What you are asked to do — Find each line of the material below in which the word "soldier" occurs, and return it.

-------------------------

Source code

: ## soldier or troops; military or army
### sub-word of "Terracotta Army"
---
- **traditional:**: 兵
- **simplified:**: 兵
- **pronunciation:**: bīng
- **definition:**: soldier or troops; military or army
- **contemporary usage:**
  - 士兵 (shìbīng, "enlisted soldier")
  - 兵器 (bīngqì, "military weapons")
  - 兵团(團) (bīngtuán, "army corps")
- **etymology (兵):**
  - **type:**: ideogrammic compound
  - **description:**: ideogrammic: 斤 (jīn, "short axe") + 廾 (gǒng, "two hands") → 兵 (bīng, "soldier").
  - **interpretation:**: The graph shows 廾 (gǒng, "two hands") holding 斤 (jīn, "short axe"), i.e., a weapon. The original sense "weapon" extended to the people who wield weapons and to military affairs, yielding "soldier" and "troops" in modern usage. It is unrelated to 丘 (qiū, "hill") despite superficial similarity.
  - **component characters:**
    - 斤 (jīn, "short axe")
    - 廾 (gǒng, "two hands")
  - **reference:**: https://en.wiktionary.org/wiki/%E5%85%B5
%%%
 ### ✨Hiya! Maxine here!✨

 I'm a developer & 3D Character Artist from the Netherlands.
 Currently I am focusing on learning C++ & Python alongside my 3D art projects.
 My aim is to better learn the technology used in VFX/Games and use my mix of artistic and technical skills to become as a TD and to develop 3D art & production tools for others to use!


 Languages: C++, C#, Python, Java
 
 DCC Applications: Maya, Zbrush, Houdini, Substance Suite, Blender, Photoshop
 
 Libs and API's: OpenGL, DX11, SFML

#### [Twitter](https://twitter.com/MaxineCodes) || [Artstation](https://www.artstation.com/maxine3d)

-------------------------

Answer to this exercise —
: ## soldier or troops; military or army
- **definition:**: soldier or troops; military or army
  - 士兵 (shìbīng, "enlisted soldier")
  - **description:**: ideogrammic: 斤 (jīn, "short axe") + 廾 (gǒng, "two hands") → 兵 (bīng, "soldier").
  - **interpretation:**: The graph shows 廾 (gǒng, "two hands") holding 斤 (jīn, "short axe"), i.e., a weapon. The original sense "weapon" extended to the people who wield weapons and to military affairs, yielding "soldier" and "troops" in modern usage. It is unrelated to 丘 (qiū, "hill") despite superficial similarity.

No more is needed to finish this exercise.